Cet ouvrage collectif au titre ambitieux a tout d'un pari réussi pour Charles-Philippe David et Benoit Gagnon. Les deux universitaires canadiens mettent à contribution leur point de vue sur les évolutions qui agitent les États-Unis post 11-Septembre pour proposer une radioscopie critique du terrorisme. Construit selon un plan simple et coordonné pour minimiser les redites inhérentes à ce type de projet, les 17 collaborations réunies ici forment une analyse exhaustive et pour le moins réaliste du terrorisme, en partant de la question qui monopolise – à tort – toute recherche approfondie sur le sujet : la menace terroriste est-elle intrinsèquement nouvelle ? La qualité des réponses qui sont apportées tient justement au fait que l'ensemble des auteurs partagent l'idée que « sans mémoire, tout est nouveau » (Maurice Roche, p. 272).
Ainsi, l'introduction apparaît pour le moins démystificatrice face à l'omniprésence d'un constat alarmiste et nécessairement réducteur.
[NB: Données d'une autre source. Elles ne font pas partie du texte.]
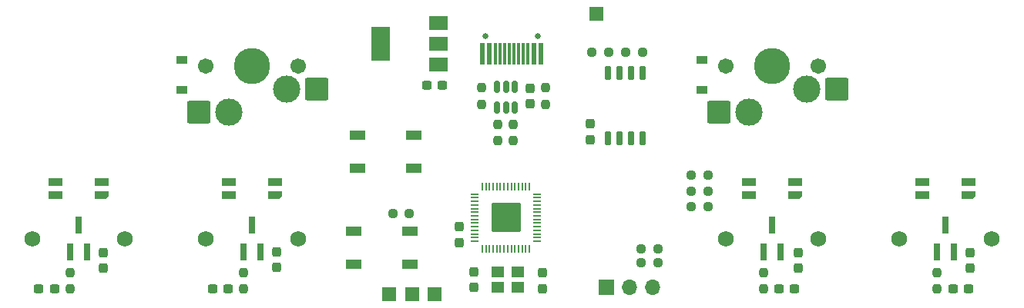
<source format=gbs>
G04 #@! TF.GenerationSoftware,KiCad,Pcbnew,(6.0.0)*
G04 #@! TF.CreationDate,2023-06-03T10:37:20-07:00*
G04 #@! TF.ProjectId,stepad,73746570-6164-42e6-9b69-6361645f7063,rev?*
G04 #@! TF.SameCoordinates,Original*
G04 #@! TF.FileFunction,Soldermask,Bot*
G04 #@! TF.FilePolarity,Negative*
%FSLAX46Y46*%
G04 Gerber Fmt 4.6, Leading zero omitted, Abs format (unit mm)*
G04 Created by KiCad (PCBNEW (6.0.0)) date 2023-06-03 10:37:20*
%MOMM*%
%LPD*%
G01*
G04 APERTURE LIST*
G04 Aperture macros list*
%AMRoundRect*
0 Rectangle with rounded corners*
0 $1 Rounding radius*
0 $2 $3 $4 $5 $6 $7 $8 $9 X,Y pos of 4 corners*
0 Add a 4 corners polygon primitive as box body*
4,1,4,$2,$3,$4,$5,$6,$7,$8,$9,$2,$3,0*
0 Add four circle primitives for the rounded corners*
1,1,$1+$1,$2,$3*
1,1,$1+$1,$4,$5*
1,1,$1+$1,$6,$7*
1,1,$1+$1,$8,$9*
0 Add four rect primitives between the rounded corners*
20,1,$1+$1,$2,$3,$4,$5,0*
20,1,$1+$1,$4,$5,$6,$7,0*
20,1,$1+$1,$6,$7,$8,$9,0*
20,1,$1+$1,$8,$9,$2,$3,0*%
%AMOutline5P*
0 Free polygon, 5 corners , with rotation*
0 The origin of the aperture is its center*
0 number of corners: always 5*
0 $1 to $10 corner X, Y*
0 $11 Rotation angle, in degrees counterclockwise*
0 create outline with 5 corners*
4,1,5,$1,$2,$3,$4,$5,$6,$7,$8,$9,$10,$1,$2,$11*%
%AMOutline6P*
0 Free polygon, 6 corners , with rotation*
0 The origin of the aperture is its center*
0 number of corners: always 6*
0 $1 to $12 corner X, Y*
0 $13 Rotation angle, in degrees counterclockwise*
0 create outline with 6 corners*
4,1,6,$1,$2,$3,$4,$5,$6,$7,$8,$9,$10,$11,$12,$1,$2,$13*%
%AMOutline7P*
0 Free polygon, 7 corners , with rotation*
0 The origin of the aperture is its center*
0 number of corners: always 7*
0 $1 to $14 corner X, Y*
0 $15 Rotation angle, in degrees counterclockwise*
0 create outline with 7 corners*
4,1,7,$1,$2,$3,$4,$5,$6,$7,$8,$9,$10,$11,$12,$13,$14,$1,$2,$15*%
%AMOutline8P*
0 Free polygon, 8 corners , with rotation*
0 The origin of the aperture is its center*
0 number of corners: always 8*
0 $1 to $16 corner X, Y*
0 $17 Rotation angle, in degrees counterclockwise*
0 create outline with 8 corners*
4,1,8,$1,$2,$3,$4,$5,$6,$7,$8,$9,$10,$11,$12,$13,$14,$15,$16,$1,$2,$17*%
G04 Aperture macros list end*
%ADD10C,1.750000*%
%ADD11C,1.701800*%
%ADD12C,3.000000*%
%ADD13C,3.987800*%
%ADD14RoundRect,0.200000X1.075000X1.050000X-1.075000X1.050000X-1.075000X-1.050000X1.075000X-1.050000X0*%
%ADD15RoundRect,0.237500X0.237500X-0.250000X0.237500X0.250000X-0.237500X0.250000X-0.237500X-0.250000X0*%
%ADD16RoundRect,0.237500X-0.250000X-0.237500X0.250000X-0.237500X0.250000X0.237500X-0.250000X0.237500X0*%
%ADD17R,0.800000X1.900000*%
%ADD18R,1.200000X0.900000*%
%ADD19R,1.500000X1.500000*%
%ADD20RoundRect,0.237500X-0.237500X0.300000X-0.237500X-0.300000X0.237500X-0.300000X0.237500X0.300000X0*%
%ADD21Outline5P,-0.750000X0.180000X-0.480000X0.450000X0.750000X0.450000X0.750000X-0.450000X-0.750000X-0.450000X180.000000*%
%ADD22R,1.500000X0.900000*%
%ADD23RoundRect,0.237500X0.300000X0.237500X-0.300000X0.237500X-0.300000X-0.237500X0.300000X-0.237500X0*%
%ADD24RoundRect,0.237500X-0.237500X0.250000X-0.237500X-0.250000X0.237500X-0.250000X0.237500X0.250000X0*%
%ADD25C,0.650000*%
%ADD26R,0.600000X2.450000*%
%ADD27R,0.300000X2.450000*%
%ADD28RoundRect,0.237500X0.250000X0.237500X-0.250000X0.237500X-0.250000X-0.237500X0.250000X-0.237500X0*%
%ADD29RoundRect,0.237500X-0.300000X-0.237500X0.300000X-0.237500X0.300000X0.237500X-0.300000X0.237500X0*%
%ADD30RoundRect,0.150000X-0.150000X0.650000X-0.150000X-0.650000X0.150000X-0.650000X0.150000X0.650000X0*%
%ADD31R,1.400000X1.200000*%
%ADD32RoundRect,0.237500X0.237500X-0.300000X0.237500X0.300000X-0.237500X0.300000X-0.237500X-0.300000X0*%
%ADD33R,1.800000X1.100000*%
%ADD34R,1.700000X1.700000*%
%ADD35O,1.700000X1.700000*%
%ADD36RoundRect,0.050000X0.387500X0.050000X-0.387500X0.050000X-0.387500X-0.050000X0.387500X-0.050000X0*%
%ADD37RoundRect,0.050000X0.050000X0.387500X-0.050000X0.387500X-0.050000X-0.387500X0.050000X-0.387500X0*%
%ADD38RoundRect,0.144000X1.456000X1.456000X-1.456000X1.456000X-1.456000X-1.456000X1.456000X-1.456000X0*%
%ADD39RoundRect,0.150000X-0.150000X0.512500X-0.150000X-0.512500X0.150000X-0.512500X0.150000X0.512500X0*%
%ADD40R,2.000000X1.500000*%
%ADD41R,2.000000X3.800000*%
G04 APERTURE END LIST*
D10*
X164370000Y-72000000D03*
X174530000Y-72000000D03*
X250730000Y-72000000D03*
X240570000Y-72000000D03*
D11*
X231680000Y-52950000D03*
D12*
X230410000Y-55490000D03*
X224060000Y-58030000D03*
D13*
X226600000Y-52950000D03*
D11*
X221520000Y-52950000D03*
D14*
X233685000Y-55490000D03*
X220758000Y-58030000D03*
D10*
X145320000Y-72000000D03*
X155480000Y-72000000D03*
X231680000Y-72000000D03*
X221520000Y-72000000D03*
D13*
X169450000Y-52950000D03*
D12*
X166910000Y-58030000D03*
D11*
X164370000Y-52950000D03*
D12*
X173260000Y-55490000D03*
D11*
X174530000Y-52950000D03*
D14*
X176535000Y-55490000D03*
X163608000Y-58030000D03*
D15*
X198150000Y-61212500D03*
X198150000Y-59387500D03*
D16*
X217712500Y-65050000D03*
X219537500Y-65050000D03*
D17*
X246600000Y-73500000D03*
X244700000Y-73500000D03*
X245650000Y-70500000D03*
D18*
X161775000Y-52325000D03*
X161775000Y-55625000D03*
D16*
X184912500Y-69225000D03*
X186737500Y-69225000D03*
D19*
X184550000Y-78100000D03*
D20*
X192200000Y-70712500D03*
X192200000Y-72437500D03*
X229500000Y-73537500D03*
X229500000Y-75262500D03*
D21*
X172000000Y-67250000D03*
D22*
X166900000Y-67250000D03*
X166900000Y-65750000D03*
X172000000Y-65750000D03*
D21*
X248200000Y-67250000D03*
D22*
X243100000Y-67250000D03*
X243100000Y-65750000D03*
X248200000Y-65750000D03*
D23*
X166837500Y-77575000D03*
X165112500Y-77575000D03*
D18*
X218900000Y-52350000D03*
X218900000Y-55650000D03*
D24*
X196450000Y-59387500D03*
X196450000Y-61212500D03*
D16*
X217712500Y-66750000D03*
X219537500Y-66750000D03*
D25*
X200865000Y-49715000D03*
X195085000Y-49715000D03*
D26*
X194750000Y-51660000D03*
X195525000Y-51660000D03*
D27*
X196225000Y-51660000D03*
X196725000Y-51660000D03*
X197225000Y-51660000D03*
X197725000Y-51660000D03*
X198225000Y-51660000D03*
X198725000Y-51660000D03*
X199225000Y-51660000D03*
X199725000Y-51660000D03*
D26*
X200425000Y-51660000D03*
X201200000Y-51660000D03*
D17*
X227550000Y-73500000D03*
X225650000Y-73500000D03*
X226600000Y-70500000D03*
D24*
X244700000Y-75737500D03*
X244700000Y-77562500D03*
D17*
X170400000Y-73500000D03*
X168500000Y-73500000D03*
X169450000Y-70500000D03*
D28*
X219537500Y-68450000D03*
X217712500Y-68450000D03*
D29*
X227362500Y-77575000D03*
X229087500Y-77575000D03*
D28*
X212337500Y-51475000D03*
X210512500Y-51475000D03*
D24*
X225650000Y-75737500D03*
X225650000Y-77562500D03*
D20*
X206650000Y-59362500D03*
X206650000Y-61087500D03*
D30*
X208595000Y-53725000D03*
X209865000Y-53725000D03*
X211135000Y-53725000D03*
X212405000Y-53725000D03*
X212405000Y-60925000D03*
X211135000Y-60925000D03*
X209865000Y-60925000D03*
X208595000Y-60925000D03*
D31*
X196450000Y-75690000D03*
X198650000Y-75690000D03*
X198650000Y-77390000D03*
X196450000Y-77390000D03*
D24*
X168500000Y-75737500D03*
X168500000Y-77562500D03*
D32*
X193825000Y-77412500D03*
X193825000Y-75687500D03*
D29*
X246462500Y-77575000D03*
X248187500Y-77575000D03*
D24*
X149450000Y-75737500D03*
X149450000Y-77562500D03*
D33*
X181050000Y-64275000D03*
X187250000Y-60575000D03*
X181050000Y-60575000D03*
X187250000Y-64275000D03*
D34*
X208375000Y-77350000D03*
D35*
X210915000Y-77350000D03*
X213455000Y-77350000D03*
D33*
X186850000Y-71175000D03*
X180650000Y-74875000D03*
X186850000Y-74875000D03*
X180650000Y-71175000D03*
D20*
X248400000Y-73537500D03*
X248400000Y-75262500D03*
X153100000Y-73537500D03*
X153100000Y-75262500D03*
D15*
X201750000Y-57187500D03*
X201750000Y-55362500D03*
D19*
X207275000Y-47225000D03*
X187050000Y-78100000D03*
D23*
X147762500Y-77575000D03*
X146037500Y-77575000D03*
D28*
X214037500Y-73100000D03*
X212212500Y-73100000D03*
D24*
X194650000Y-55387500D03*
X194650000Y-57212500D03*
D21*
X152950000Y-67250000D03*
D22*
X147850000Y-67250000D03*
X147850000Y-65750000D03*
X152950000Y-65750000D03*
D28*
X208637500Y-51450000D03*
X206812500Y-51450000D03*
D32*
X200050000Y-57137500D03*
X200050000Y-55412500D03*
D19*
X189550000Y-78100000D03*
D28*
X214037500Y-74675000D03*
X212212500Y-74675000D03*
D29*
X188662500Y-55100000D03*
X190387500Y-55100000D03*
D36*
X200787500Y-67100000D03*
X200787500Y-67500000D03*
X200787500Y-67900000D03*
X200787500Y-68300000D03*
X200787500Y-68700000D03*
X200787500Y-69100000D03*
X200787500Y-69500000D03*
X200787500Y-69900000D03*
X200787500Y-70300000D03*
X200787500Y-70700000D03*
X200787500Y-71100000D03*
X200787500Y-71500000D03*
X200787500Y-71900000D03*
X200787500Y-72300000D03*
D37*
X199950000Y-73137500D03*
X199550000Y-73137500D03*
X199150000Y-73137500D03*
X198750000Y-73137500D03*
X198350000Y-73137500D03*
X197950000Y-73137500D03*
X197550000Y-73137500D03*
X197150000Y-73137500D03*
X196750000Y-73137500D03*
X196350000Y-73137500D03*
X195950000Y-73137500D03*
X195550000Y-73137500D03*
X195150000Y-73137500D03*
X194750000Y-73137500D03*
D36*
X193912500Y-72300000D03*
X193912500Y-71900000D03*
X193912500Y-71500000D03*
X193912500Y-71100000D03*
X193912500Y-70700000D03*
X193912500Y-70300000D03*
X193912500Y-69900000D03*
X193912500Y-69500000D03*
X193912500Y-69100000D03*
X193912500Y-68700000D03*
X193912500Y-68300000D03*
X193912500Y-67900000D03*
X193912500Y-67500000D03*
X193912500Y-67100000D03*
D37*
X194750000Y-66262500D03*
X195150000Y-66262500D03*
X195550000Y-66262500D03*
X195950000Y-66262500D03*
X196350000Y-66262500D03*
X196750000Y-66262500D03*
X197150000Y-66262500D03*
X197550000Y-66262500D03*
X197950000Y-66262500D03*
X198350000Y-66262500D03*
X198750000Y-66262500D03*
X199150000Y-66262500D03*
X199550000Y-66262500D03*
X199950000Y-66262500D03*
D38*
X197350000Y-69700000D03*
D21*
X229150000Y-67250000D03*
D22*
X224050000Y-67250000D03*
X224050000Y-65750000D03*
X229150000Y-65750000D03*
D17*
X151350000Y-73500000D03*
X149450000Y-73500000D03*
X150400000Y-70500000D03*
D20*
X172150000Y-73487500D03*
X172150000Y-75212500D03*
X201350000Y-75787500D03*
X201350000Y-77512500D03*
D39*
X196400000Y-55312500D03*
X197350000Y-55312500D03*
X198300000Y-55312500D03*
X198300000Y-57587500D03*
X197350000Y-57587500D03*
X196400000Y-57587500D03*
D40*
X189900000Y-48225000D03*
D41*
X183600000Y-50525000D03*
D40*
X189900000Y-50525000D03*
X189900000Y-52825000D03*
M02*

</source>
Charles-Philippe David et Benoît Gagnon rappellent simplement quelques données (provenant de ces mêmes agences de renseignements qui justifient toute nouvelle décision de l'exécutif américain) qui relativisent totalement l'idée que le terrorisme connaît une croissance fulgurante depuis la fin des années 1990.
La première partie aborde certaines questions épistémologiques qui n'ont encore été que peu traitées, prouvant d'ailleurs que la dépendance de ce champ à l'égard du journalisme d'investigation n'est en rien contradictoire avec une démarche scientifique de recherche en sciences sociales (voir notamment la contribution bouleversante de André Noël, qui livre ici le seul témoignage de l'ouvrage, mais aborde également une réflexion sur les « bases réelles » des groupes violents et son impact en termes d'utilisation ou non du terme « terroriste » pour les qualifier). Le cadre conceptuel est abordé avec objectivité : définitions concurrentes, montée du « nouveau terrorisme », objectifs « nihilistes », principe fondamentalement « asymétrique » de la menace se voient tous réservés un large traitement. On doit notamment souligner la pertinence de la contribution de Stéphane Leman-Langlois sur les contrastes et similitudes entre terrorisme et crime organisé, à l'heure où il est courant de voir tout « expert » du crime international s'arroger un droit de commentaire et de prescription quant à la réponse à apporter au terrorisme. En soulignant les conséquences de tels « glissements » de perception, l'auteur participe de la tonalité générale de cet ouvrage qui, sans verser dans une dénonciation gratuite des méfaits de la lutte contre le terrorisme, pose les risques mais aussi les raisons d'un amalgame pur et simple entre cybercriminalité et terrorisme.
La deuxième partie de l'ouvrage nous fait replonger dans les sources historiques du terrorisme, pour en extraire quelques constantes et spécificités. Là où Olivier Dard met nettement en perspective le « dilemme » de l'utilisation de la torture contre le « fléau du terrorisme », tout particulièrement dans la guerre d'Algérie, Valéry Thibeault fait découvrir, notamment à ceux qui ont tendance à concevoir le terrorisme selon le seul prisme « islamique », le terrorisme d'extrême droite au Canada, pour en souligner les effets de « victimisations aléatoires ».
Enfin, on peut remarquer le travail de Sabine Lavorel dans la dernière partie portant sur les « réponses à apporter », qui offre une approche équilibrée des relations entre la lutte contre le terrorisme et le droit international. Le livre n'étant pas un ouvrage consacré à cette question, on ne saurait lui reprocher de faire un bilan rapide (sur des questions finalement maintes fois abordées), en soulignant notamment les violations du jus in bellum par les États-Unis, au sujet desquelles elle propose de nouvelles clés de compréhension. À son crédit, il faut également porter la reconnaissance de ce que le droit international public ne fournit pas – à l'heure actuelle – de véritables outils pour lutter contre le terrorisme, opinion parfois jugée hérétique par les militants des Civic Rights. De même il est reconnu que l'argument de la « nécessité » dispose d'une valeur juridique effective– que la Commission du droit international (CDI) a d'ailleurs tenté d'intégrer à son célèbre projet de codification de la responsabilité étatique – ce qui ne manque pas d'interpeller le lecteur.
Repenser le terrorisme est un ouvrage complet dont la longueur est justifiée. Enfin, le fait que les contributions soient souvent basées sur des exemples canadiens permet étrangement au lecteur de réfléchir à des phénomènes relativement similaires à ceux observés aux États-Unis (problématique du « tout sécuritaire », rapport avec les médias, travail des agences de renseignement, coopération inter-étatique, etc.), mais en tenant à distance les a priori qui peuplent nécessairement l'imaginaire du lecteur occidental vis-à-vis des États-Unis et de leur traitement du terrorisme... Le Canada invite lui à la contemplation.